Look for the word "tail" in the records, and copy each line where it appears.
§ §
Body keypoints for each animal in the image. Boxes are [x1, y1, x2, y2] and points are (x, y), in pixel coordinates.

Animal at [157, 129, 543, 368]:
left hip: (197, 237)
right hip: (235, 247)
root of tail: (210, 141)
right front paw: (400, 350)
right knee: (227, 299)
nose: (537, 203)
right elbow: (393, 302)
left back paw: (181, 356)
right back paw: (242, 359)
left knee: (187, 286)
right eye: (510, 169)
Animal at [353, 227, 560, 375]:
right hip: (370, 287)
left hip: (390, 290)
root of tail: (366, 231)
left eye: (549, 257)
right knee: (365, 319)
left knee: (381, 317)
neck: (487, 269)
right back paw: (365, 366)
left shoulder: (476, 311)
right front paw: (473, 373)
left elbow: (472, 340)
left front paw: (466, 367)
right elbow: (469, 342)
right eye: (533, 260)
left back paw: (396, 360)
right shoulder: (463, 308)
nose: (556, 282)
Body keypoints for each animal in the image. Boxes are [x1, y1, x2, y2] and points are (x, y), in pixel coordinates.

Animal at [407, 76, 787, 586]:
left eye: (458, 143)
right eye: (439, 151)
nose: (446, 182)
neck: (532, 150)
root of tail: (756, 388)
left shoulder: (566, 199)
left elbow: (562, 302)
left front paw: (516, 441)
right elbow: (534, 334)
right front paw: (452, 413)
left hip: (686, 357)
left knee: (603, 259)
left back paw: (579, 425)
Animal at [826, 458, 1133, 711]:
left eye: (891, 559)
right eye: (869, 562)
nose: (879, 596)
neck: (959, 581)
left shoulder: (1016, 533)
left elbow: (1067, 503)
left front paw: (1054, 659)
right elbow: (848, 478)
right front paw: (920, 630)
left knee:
§ §
SOLUTION BELOW:
root of tail: (210, 141)
root of tail: (366, 231)
root of tail: (756, 388)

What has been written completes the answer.